Sunday, May 27, 2018

52 Ancestors - Noah Agard, Revolutionary War Soldier

In 2014 the Connecticut Society of Genealogists selected my entry as the winner of its “Tell Your Family Story” essay contest. The story I submitted was “Noah Agard of Litchfield, Connecticut; Revolutionary War Soldier. This blog is a summary of that essay.

Noah’s Revolutionary War Pension submission stated his condition:
“I am by occupation a farmer, but am not able to labor any of consequence. I am lame in both of my legs and have been ever since I left the army. I am likewise troubled with a weakness of the stomach and a raising of blood…”

Noah Agard was born on 3 May 1756 in Litchfield, Connecticut, the fifth and last child of John (b: 1712) and Mary (Hosford) (b: 1715) Agard.

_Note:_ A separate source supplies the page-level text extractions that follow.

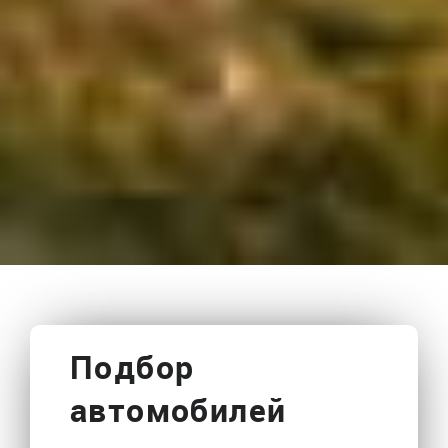
Подбор
автомобилей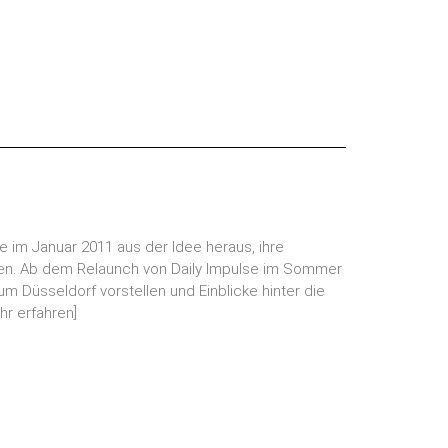
e im Januar 2011 aus der Idee heraus, ihre
ren. Ab dem Relaunch von Daily Impulse im Sommer
 Düsseldorf vorstellen und Einblicke hinter die
hr erfahren]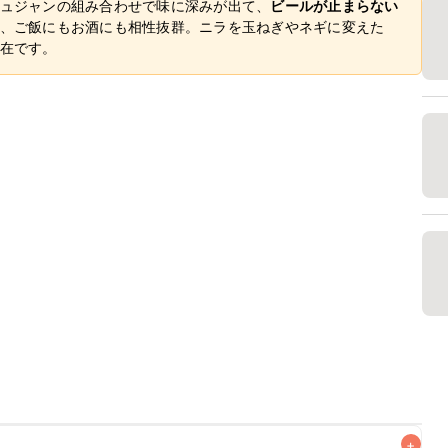
ュジャンの組み合わせで味に深みが出て、
ビールが止まらない
、ご飯にもお酒にも相性抜群。ニラを玉ねぎやネギに変えた
在です。
+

When Noah Agard was twenty he enlisted in the Continental Army to fight for his homeland. Initially he served under the leadership of Captain Eliazer Curtis and Captain Martin in the regiment of Colonel Van Schaick of New York. Dutifully Private Noah Agard marched with his company through the wilderness of Maine to Quebec where the army attacked the British forces. The soldiers nearly starved before reaching Canada where they suffered a repulse of their advance by the British.  Noah’s regiment was the rear guard of the army all the way in the retreat. By the time the regiment reached Lake George, the men, having few supplies, were suffering from smallpox and other illnesses.

Upon discharge Noah was placed on the roll of Minutemen.  Minutemen were selected by their commanding officers, because of their youth, enthusiasm and reliability, to be at the ready when needed. If Noah was indeed picked for this elite force, his injuries at the time must not have been critical. At any rate, he now had time to farm his land and to meet his future wife, Lucina Jones (b:  abt 1748), the daughter of Lieutenant Eaton and Elizabeth (Catlin) Jones.[i]  Marriage was proposed, but paper money had depreciated in value to the point that one month’s soldier’s wages equaled one silver dollar. Noah had little to offer for Lucina’s hand in marriage, but he did have two month’s wages saved in which to pay the minister who married them on 30 September 1779.

The Revolutionary Claims Act was passed on 18 March 1818. Noah began the application process for his Revolutionary War pension on 12 May 1818 and at that time was granted a small pension. In 1820 his claim was finally complete and he received his full pension.

“… My family consists of five in number: to wit: myself, my wife, Lucina aged 62 years, who is of a weakly constitution and able to do but very little towards her own support. My daughter, Lucina, whose age is 32 years, whose health is pretty good, who would not reside with me were it not for the purpose of taking care of her sister, Maria, whose age is 26 years, who has been sick for more than two years past and is wholly unable to contribute to her own support and my daughter Lorain who is 17 years old in pretty good health and able to contribute considerably toward her own support.”  - Noah Agard’s Revolutionary War Pension Application, 1820.[ii] 

Noah Agard died on 26 July 1840. His wife Lucina (Jones) Agard died in 1841. They are buried in the Agard Cemetery (aka North Settlement Cemetery), Catherine, New York.

[i] Frederick Browning Agard, Agards in America, New Orleans, Polyanthos, 1976, 19. Also, Agard Family Bible, Family Record pages, in possession of Mary Nunn Maki.

[ii] “Revolutionary War Pension and Bounty-Land Warrant Application Files, 1800-1900,” (] entry for Noah Agard, Original data: Revolutionary War Pension and Bounty-Land Warrant Application Files (NARA M804, 2,670 rolls). Records of the Department of Veterans Affairs, Record Group 15, National Archives, Washington, D.C.

1 comment:

  1. So Noah began his pension application process exactly 200 years ago this month. What a full life this man had, making history as a young man and then caring for his family despite physical ailments resulting from his service.